▶ **JOB**: In the entries below, the line with "Bq Er ENOMEM" marks the start. Return it and every following line exactly, ending with the last.

▶ **Stored data entries**:
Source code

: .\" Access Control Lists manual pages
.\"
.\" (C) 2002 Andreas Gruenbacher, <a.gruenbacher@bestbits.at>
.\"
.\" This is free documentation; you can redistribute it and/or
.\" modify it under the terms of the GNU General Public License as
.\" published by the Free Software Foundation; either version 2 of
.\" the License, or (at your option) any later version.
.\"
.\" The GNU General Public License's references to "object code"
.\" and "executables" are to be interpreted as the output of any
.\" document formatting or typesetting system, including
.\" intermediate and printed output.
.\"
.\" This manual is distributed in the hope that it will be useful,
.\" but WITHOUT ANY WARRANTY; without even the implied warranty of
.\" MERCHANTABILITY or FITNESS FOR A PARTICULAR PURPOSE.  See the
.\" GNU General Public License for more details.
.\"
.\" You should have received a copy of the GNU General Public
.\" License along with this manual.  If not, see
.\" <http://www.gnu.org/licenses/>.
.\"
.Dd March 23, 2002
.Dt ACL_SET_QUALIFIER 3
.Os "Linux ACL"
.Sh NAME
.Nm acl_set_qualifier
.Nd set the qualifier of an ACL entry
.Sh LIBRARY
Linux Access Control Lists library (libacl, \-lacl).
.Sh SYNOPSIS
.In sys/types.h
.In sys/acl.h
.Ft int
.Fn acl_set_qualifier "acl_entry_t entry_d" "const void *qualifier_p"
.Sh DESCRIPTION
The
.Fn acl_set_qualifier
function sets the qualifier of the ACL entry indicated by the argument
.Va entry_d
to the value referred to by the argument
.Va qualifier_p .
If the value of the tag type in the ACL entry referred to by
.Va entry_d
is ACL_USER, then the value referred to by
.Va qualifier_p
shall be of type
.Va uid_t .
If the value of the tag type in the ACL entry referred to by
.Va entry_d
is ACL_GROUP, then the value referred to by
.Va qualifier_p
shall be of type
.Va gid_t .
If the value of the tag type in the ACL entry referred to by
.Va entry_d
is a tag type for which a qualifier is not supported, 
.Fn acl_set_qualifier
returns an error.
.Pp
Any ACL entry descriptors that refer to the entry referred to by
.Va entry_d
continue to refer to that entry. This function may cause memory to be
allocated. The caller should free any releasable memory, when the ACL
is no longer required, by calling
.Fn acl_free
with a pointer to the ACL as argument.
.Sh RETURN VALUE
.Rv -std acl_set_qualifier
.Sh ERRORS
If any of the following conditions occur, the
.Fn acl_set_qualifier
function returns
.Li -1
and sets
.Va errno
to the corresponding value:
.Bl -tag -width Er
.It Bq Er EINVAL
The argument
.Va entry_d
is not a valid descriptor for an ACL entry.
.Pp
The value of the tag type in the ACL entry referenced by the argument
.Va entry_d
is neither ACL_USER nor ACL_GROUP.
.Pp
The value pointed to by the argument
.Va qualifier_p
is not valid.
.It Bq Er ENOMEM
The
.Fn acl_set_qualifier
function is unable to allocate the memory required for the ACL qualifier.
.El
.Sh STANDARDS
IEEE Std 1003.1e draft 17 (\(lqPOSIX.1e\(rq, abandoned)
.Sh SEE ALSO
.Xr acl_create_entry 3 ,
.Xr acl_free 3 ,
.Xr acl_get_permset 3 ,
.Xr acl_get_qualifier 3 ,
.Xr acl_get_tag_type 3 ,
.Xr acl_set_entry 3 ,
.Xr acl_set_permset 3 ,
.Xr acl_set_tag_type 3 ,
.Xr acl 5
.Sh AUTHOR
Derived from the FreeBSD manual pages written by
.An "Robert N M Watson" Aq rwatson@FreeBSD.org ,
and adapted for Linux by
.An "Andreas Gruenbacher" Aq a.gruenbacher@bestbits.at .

▶ **YOUR SOLUTION**:
.It Bq Er ENOMEM
The
.Fn acl_set_qualifier
function is unable to allocate the memory required for the ACL qualifier.
.El
.Sh STANDARDS
IEEE Std 1003.1e draft 17 (\(lqPOSIX.1e\(rq, abandoned)
.Sh SEE ALSO
.Xr acl_create_entry 3 ,
.Xr acl_free 3 ,
.Xr acl_get_permset 3 ,
.Xr acl_get_qualifier 3 ,
.Xr acl_get_tag_type 3 ,
.Xr acl_set_entry 3 ,
.Xr acl_set_permset 3 ,
.Xr acl_set_tag_type 3 ,
.Xr acl 5
.Sh AUTHOR
Derived from the FreeBSD manual pages written by
.An "Robert N M Watson" Aq rwatson@FreeBSD.org ,
and adapted for Linux by
.An "Andreas Gruenbacher" Aq a.gruenbacher@bestbits.at .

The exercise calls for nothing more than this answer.